Ces milices embryonnaires fleurissaient, prospéraient avant
de disparaître aussi vite que des restaurants éthiopiens. Dans ce paysage
chaotique, l’EIIL s’apprêtait à s’imposer, disposant d’une expérience de
guérilla vieille d’une décennie, acquise à la dure en Irak. L’EIIL connut des
débuts prometteurs, s’emparant de la ville stratégique de ar-Raqqah au centre de la Syrie, le long
de l’Euphrate, au-dessus de sa base d’Anbar, de l’autre côté de la frontière.
L’EIIL disposait dorénavant d’un sanctuaire pour ses opérations. La milice
n’avait jamais encore joui d’un tel luxe.

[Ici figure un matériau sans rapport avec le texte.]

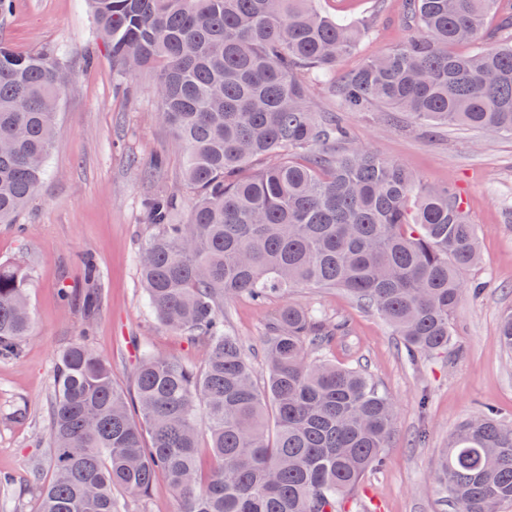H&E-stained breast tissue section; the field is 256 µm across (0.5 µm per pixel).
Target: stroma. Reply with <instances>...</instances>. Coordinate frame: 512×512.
Returning a JSON list of instances; mask_svg holds the SVG:
<instances>
[{"label": "stroma", "instance_id": "1", "mask_svg": "<svg viewBox=\"0 0 512 512\" xmlns=\"http://www.w3.org/2000/svg\"><path fill=\"white\" fill-rule=\"evenodd\" d=\"M319 6L334 17L372 23L359 50L340 62L343 73L407 34L402 0H320ZM0 41L20 53L58 51L70 73L47 175L17 224H0V261L21 262L31 278L33 332L19 359H0V474L23 480L48 451L54 362L82 331L83 309L64 305L61 291L84 288V254L95 257L104 294L87 344L111 362L118 388L134 390L133 347L147 344L198 366L205 353L159 324L139 275L154 231L147 202L179 195L182 221L193 197L182 177L183 151L160 117L154 74L118 72L84 0H12L0 16ZM389 118L377 111L345 116L357 145L401 163L426 185L453 188L479 231L482 262L464 274L473 293L452 318L459 356L409 364L391 329L343 290L297 288L292 299L347 322V336L328 358L364 369L396 404L382 465L340 500L338 512H449L432 474L450 434L485 406L512 422V355L498 338L500 315L512 307V136L448 124L394 126ZM158 155L165 163L157 170ZM280 304L225 299V327L256 349Z\"/></svg>", "mask_w": 512, "mask_h": 512}]
</instances>
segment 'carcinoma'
Returning <instances> with one entry per match:
<instances>
[{
  "label": "carcinoma",
  "mask_w": 512,
  "mask_h": 512,
  "mask_svg": "<svg viewBox=\"0 0 512 512\" xmlns=\"http://www.w3.org/2000/svg\"><path fill=\"white\" fill-rule=\"evenodd\" d=\"M122 72L152 69L163 122L185 151L193 190L148 204L157 227L139 273L149 306L202 345L196 366L141 347L136 391L82 340L54 363L50 477L31 466L23 512H128L163 476L177 512H336L382 463L392 398L360 368L326 358L345 322L288 299L339 288L376 312L409 360L452 354V317L481 259L459 197L350 142L334 112L308 105L311 83L336 75L371 28L326 16L318 0H88ZM404 41L333 84L341 108L383 105L415 124L512 135V0H404ZM499 16L497 27L486 20ZM470 44L460 54L454 48ZM66 69L55 51L0 42V224H13L46 174ZM30 277L0 262V356L31 334ZM283 303L267 326L258 387L224 300ZM499 337L512 354V308ZM207 437L215 466L199 468ZM434 480L453 512L512 505V423L486 407L448 437Z\"/></svg>",
  "instance_id": "obj_1"
}]
</instances>
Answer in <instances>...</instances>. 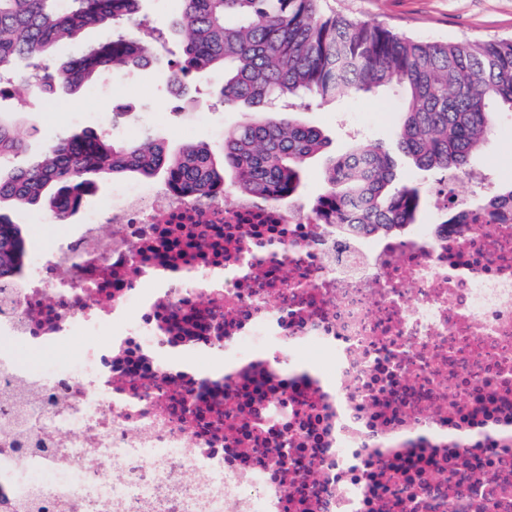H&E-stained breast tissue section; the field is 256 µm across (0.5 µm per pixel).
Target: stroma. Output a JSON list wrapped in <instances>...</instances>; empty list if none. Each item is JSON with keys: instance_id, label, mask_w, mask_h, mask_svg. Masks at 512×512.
<instances>
[{"instance_id": "1", "label": "stroma", "mask_w": 512, "mask_h": 512, "mask_svg": "<svg viewBox=\"0 0 512 512\" xmlns=\"http://www.w3.org/2000/svg\"><path fill=\"white\" fill-rule=\"evenodd\" d=\"M324 8L427 41L512 38V0H325ZM178 12L177 0H140L145 26L168 34L162 64L112 74L76 91L60 93L61 109L48 110L42 94L29 90L20 79L0 81V110L8 112L24 144L15 165H26L58 136L84 130L116 139L147 132L172 154L188 143H205L214 153H221L225 132L241 124L248 112L224 108L218 95L223 75L218 71L188 77L185 93L173 99L167 87L168 67L178 61L185 38L184 33L172 29ZM115 106L125 109L126 119H114L111 109ZM405 107L404 98L389 90L348 94L325 102L311 100L293 107V119L320 129L328 141L325 154L311 159L304 169L302 201L312 204L321 193L327 155L374 142L384 143L390 150L397 182L419 188L423 200L420 223L445 219L441 209L444 191L469 199L481 197L482 186L445 172L420 170L401 152L394 130ZM496 123V135L472 157L470 168L502 187L512 183V112L497 113Z\"/></svg>"}]
</instances>
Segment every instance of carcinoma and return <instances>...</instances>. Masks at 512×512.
<instances>
[{
    "label": "carcinoma",
    "instance_id": "obj_1",
    "mask_svg": "<svg viewBox=\"0 0 512 512\" xmlns=\"http://www.w3.org/2000/svg\"><path fill=\"white\" fill-rule=\"evenodd\" d=\"M140 0H0V75L18 62L32 64L83 31L125 24L141 29ZM179 26L187 33L178 68L184 77L219 69L224 109L248 108L251 118L224 134L216 156L206 144L170 155L156 139L116 141L78 133L50 144L37 161L0 175L4 203L43 210L61 223L83 202L101 173L159 174L183 192L224 197V172L242 193L293 197L306 164L327 139L273 109L280 98L313 95L333 100L391 87L407 106L395 130L399 147L420 168L469 174L470 160L496 132L494 113L512 112V39L429 42L384 27L326 16L321 0H180ZM154 58L151 50L119 32L43 71L38 90L75 89ZM22 149L0 118V161ZM327 190L314 211L351 233L398 236L416 223L417 188L395 183L385 145L373 143L329 158ZM512 217V187L474 209L455 203L448 223L469 224L472 213ZM26 256L17 224L0 212V277L19 271Z\"/></svg>",
    "mask_w": 512,
    "mask_h": 512
}]
</instances>
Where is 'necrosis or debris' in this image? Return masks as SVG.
<instances>
[{"mask_svg":"<svg viewBox=\"0 0 512 512\" xmlns=\"http://www.w3.org/2000/svg\"><path fill=\"white\" fill-rule=\"evenodd\" d=\"M0 512H512V224L81 208L0 279Z\"/></svg>","mask_w":512,"mask_h":512,"instance_id":"1","label":"necrosis or debris"}]
</instances>
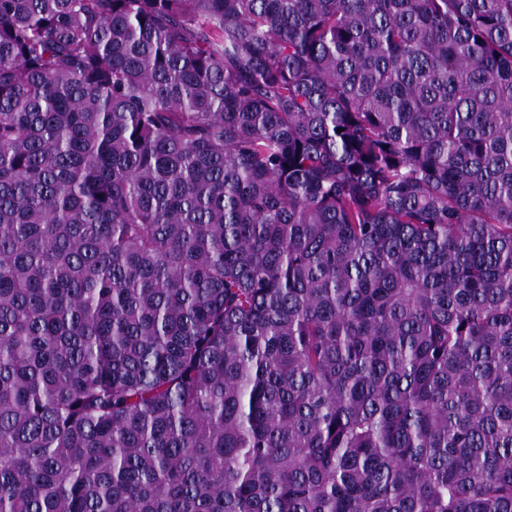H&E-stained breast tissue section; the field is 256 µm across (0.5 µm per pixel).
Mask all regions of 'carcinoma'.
<instances>
[{"label":"carcinoma","mask_w":512,"mask_h":512,"mask_svg":"<svg viewBox=\"0 0 512 512\" xmlns=\"http://www.w3.org/2000/svg\"><path fill=\"white\" fill-rule=\"evenodd\" d=\"M0 512H512V0H0Z\"/></svg>","instance_id":"cac0c4a2"}]
</instances>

Du coup, Abou Bakr a commencé à s’affirmer en Syrie. Un peu
trop, en fait. Le Djihad est peut-être universel, mais la politique, comme on
dit, est toujours locale — et les autochtones n’appréciaient pas beaucoup que
des combattants étrangers leur dictent la façon dont ils devaient mener leur
guerre. Il ne s’agissait pas d’être trop « extrême », ou
« Islamistes ». Toutes les milices Sunnites de Syrie sont Islamistes.
Il n’y a pas de combattants laïques en Syrie, en tout cas personne n’est prêt à
admettre un truc pareil. C’est pas très bon pour la santé. Chacun des 1200
groupes de guérilla est « extrême » et « islamiste ». À
quoi bon être Djihadiste, si on ne croit pas au Djihad ?

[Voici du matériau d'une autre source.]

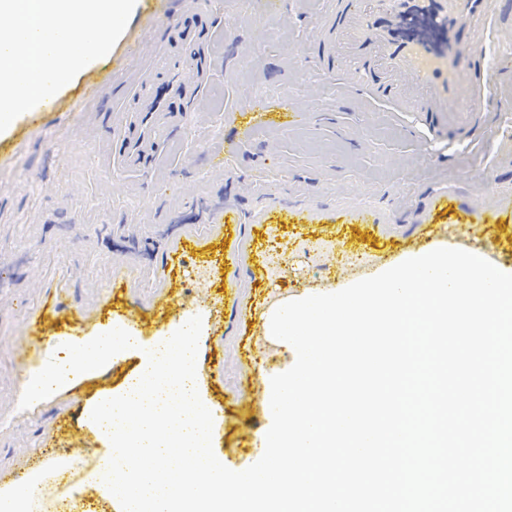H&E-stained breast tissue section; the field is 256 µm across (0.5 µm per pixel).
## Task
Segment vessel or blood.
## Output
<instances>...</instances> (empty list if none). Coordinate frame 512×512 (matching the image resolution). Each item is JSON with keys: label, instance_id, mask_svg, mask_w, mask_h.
I'll use <instances>...</instances> for the list:
<instances>
[{"label": "vessel or blood", "instance_id": "b4317fda", "mask_svg": "<svg viewBox=\"0 0 512 512\" xmlns=\"http://www.w3.org/2000/svg\"><path fill=\"white\" fill-rule=\"evenodd\" d=\"M497 0H324L320 21L303 54L314 56L321 69L336 74L356 67L358 82L347 101L363 97L388 102L390 111L419 113L429 132L440 134L450 121L471 139L482 128L484 116L497 93L489 71L498 58L500 40L492 21ZM468 19L481 37V45L463 55L455 40L461 19ZM160 92L142 99L138 137L119 143L117 157L139 167L145 143L162 112L173 99L187 95L184 62L164 57ZM416 80V93L403 90L406 77ZM470 84L469 98H462V84ZM207 263L201 250L190 244L167 255L170 275L187 283L188 273Z\"/></svg>", "mask_w": 512, "mask_h": 512}]
</instances>
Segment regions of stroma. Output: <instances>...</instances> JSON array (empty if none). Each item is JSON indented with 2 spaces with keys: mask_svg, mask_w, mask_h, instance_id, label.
Segmentation results:
<instances>
[{
  "mask_svg": "<svg viewBox=\"0 0 512 512\" xmlns=\"http://www.w3.org/2000/svg\"><path fill=\"white\" fill-rule=\"evenodd\" d=\"M321 2L284 0L276 12L271 0H142L111 55L63 89L61 108L16 123L0 145V486L37 471L51 482L47 512H64L72 490L73 512L118 510L90 485L101 445L83 412L121 389L143 357L128 353L17 411L28 323L43 305L63 306L67 318L47 330L46 345L113 323L149 342L186 314L199 316L204 393L221 418L213 449L237 470L262 457L267 376L290 361L265 334L274 298L371 274L456 234L435 207L443 195L449 208L470 212V239L494 243V258L512 265V57L492 70L498 106L483 138L434 143L412 114L379 101L324 111L353 76L323 78L312 58L296 54ZM165 16L176 28L161 26ZM198 40L207 62L186 69L185 101L160 120L157 163L121 167L115 144L138 93L155 89L158 58L194 56ZM255 103L274 105V123L249 126L243 107ZM216 153L223 167L211 166ZM484 170L492 179L474 186ZM282 206L292 211L289 229L334 248L312 261L277 229L271 246L294 267L272 276L246 235ZM228 207L240 213L245 236L222 254L220 277L170 291L166 253L188 236L220 244Z\"/></svg>",
  "mask_w": 512,
  "mask_h": 512,
  "instance_id": "35a3bbf8",
  "label": "stroma"
}]
</instances>
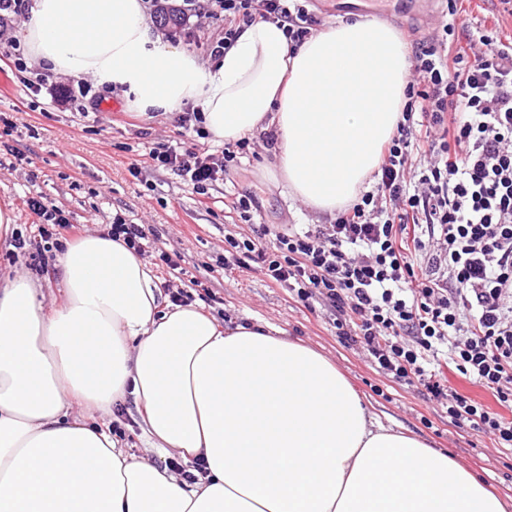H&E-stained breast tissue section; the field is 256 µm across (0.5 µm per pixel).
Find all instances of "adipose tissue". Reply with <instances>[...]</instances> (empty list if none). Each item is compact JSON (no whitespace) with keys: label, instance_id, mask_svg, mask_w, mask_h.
I'll return each mask as SVG.
<instances>
[{"label":"adipose tissue","instance_id":"obj_1","mask_svg":"<svg viewBox=\"0 0 512 512\" xmlns=\"http://www.w3.org/2000/svg\"><path fill=\"white\" fill-rule=\"evenodd\" d=\"M19 37L141 115L191 102L216 140L273 132L291 193L328 215L377 171L412 65L405 35L375 16L297 47L259 20L214 68L154 34L143 0H32ZM60 269L65 300L49 312L38 279L0 276V512H505L312 348L193 305L161 310L156 277L123 242L85 235ZM128 397L153 448L204 463L194 481L88 423Z\"/></svg>","mask_w":512,"mask_h":512}]
</instances>
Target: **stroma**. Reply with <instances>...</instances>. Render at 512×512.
<instances>
[{"mask_svg": "<svg viewBox=\"0 0 512 512\" xmlns=\"http://www.w3.org/2000/svg\"><path fill=\"white\" fill-rule=\"evenodd\" d=\"M446 11L444 0H363L364 14L398 28L411 43L438 29ZM152 26L163 39L194 52L206 65L212 62L210 41L224 31L219 19L177 27L156 19ZM13 61L9 48L0 44V72L8 81L7 90L0 91V113L9 119L8 124L0 123V205L12 204L17 229L29 244L14 252L0 248V275L19 270L39 278L45 309L57 307L63 299L59 259L76 233L59 227L45 247L33 246L38 231L24 204L26 197H47L67 211L72 225H80L85 234L105 233L116 215L149 225L145 261L154 275L166 276L159 259L163 253L183 269L182 275L169 278L161 303H170L171 292L188 288L194 280L210 293L206 312L219 323L259 324L314 348L336 364L384 421L446 452L499 494L512 512V450L449 423L441 408L415 388L391 381L362 350L337 336L325 311H311L296 302L286 289L271 283L258 264L225 269L226 236H251L256 223L281 230L324 221L284 182L268 176L276 162L273 151L262 147L257 156L242 157L223 180L214 183L208 198H200L182 177L154 169L147 157L149 149L158 145L183 151L204 144L182 127L181 110L145 118L120 94L102 89L100 113L83 117L52 101L48 90H28L17 80ZM238 192L253 194L259 201L253 223L241 221L224 207L225 196ZM104 422L124 430L122 445L128 454L163 465L143 432L133 400L113 405Z\"/></svg>", "mask_w": 512, "mask_h": 512, "instance_id": "obj_1", "label": "stroma"}]
</instances>
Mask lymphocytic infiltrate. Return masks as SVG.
Segmentation results:
<instances>
[{
  "instance_id": "1",
  "label": "lymphocytic infiltrate",
  "mask_w": 512,
  "mask_h": 512,
  "mask_svg": "<svg viewBox=\"0 0 512 512\" xmlns=\"http://www.w3.org/2000/svg\"><path fill=\"white\" fill-rule=\"evenodd\" d=\"M154 15L224 16L219 59L241 26L283 22L291 45L319 21L304 0H151ZM462 50L416 44L403 120L384 146L371 190L333 223L228 238L233 257L260 264L304 307H324L338 336L395 382L445 408L448 420L512 447V38L460 28ZM244 137L222 158L152 148L154 167L207 195L239 155L273 147ZM273 236L271 246L261 237ZM454 367L494 406L449 388Z\"/></svg>"
}]
</instances>
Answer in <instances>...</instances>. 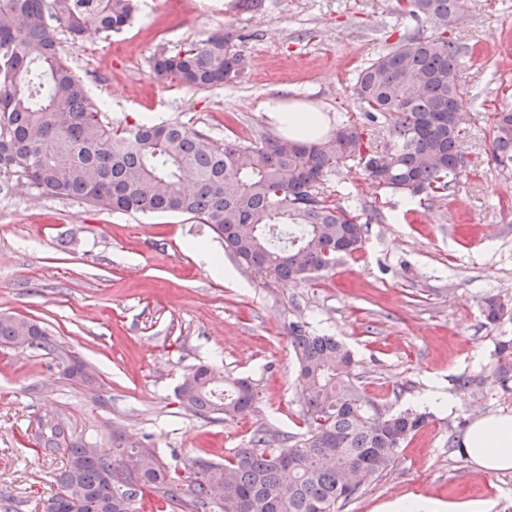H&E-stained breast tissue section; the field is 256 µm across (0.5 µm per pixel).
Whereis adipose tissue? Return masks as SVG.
<instances>
[{"label":"adipose tissue","mask_w":512,"mask_h":512,"mask_svg":"<svg viewBox=\"0 0 512 512\" xmlns=\"http://www.w3.org/2000/svg\"><path fill=\"white\" fill-rule=\"evenodd\" d=\"M265 110L289 137L314 140L326 133L324 114L319 109L273 99L267 102ZM462 451L483 470L512 472V416H489L474 421Z\"/></svg>","instance_id":"1"}]
</instances>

La vraie question, c’était le pouvoir. Qui dominait la
Résistance ? Bien sûr, il y avait des groupes fantoches tels que
« L’Armée Syrienne Libre » (une pause pour rigoler), organisés pour
convaincre l’Occident de fournir des armes conséquentes en jouant les modérés.
Mais de combien de divisions disposait-elle ? Aucune, en fait, quelques
officiers déserteurs de l’armée d’Assad, mais très peu de combattants prêts à
mourir pour la cause.
Il n’existait en réalité que deux prétendants au titre,
l’EIIL et Jabhat al-Nusra, chacune de ces milices aussi extrêmes et islamistes
qu’on puisse l’être. JaN était plus enraciné en Syrie, mais l’EIIL avait mené
le Djihad pendant dix longues années et Abou Bakr se sentait le droit de se
proclamer l’émir de la guerre en Syrie. En bon PDG, il se déplaça vers l’ouest
pour prendre la tête de l’opération syrienne en plein essor, et prit le nom
d’EIIL pour montrer qu’on se focalisait sur la Syrie.
Mais lorsqu’on a 1200 factions en présence, on a 1200 egos à
conforter et chacun d’eux disposent de dizaines, voire de centaines d’hommes
prêts à tuer et à mourir sous ses ordres. Ceux-ci n’étaient pas d’humeur à laisser des Irakiens prendre le contrôle de
la révolution syrienne, et insistait pour que la gestion du conflit soit
locale, alors que l’EIIL se jugeait garante d’un mandat universel de Djihad.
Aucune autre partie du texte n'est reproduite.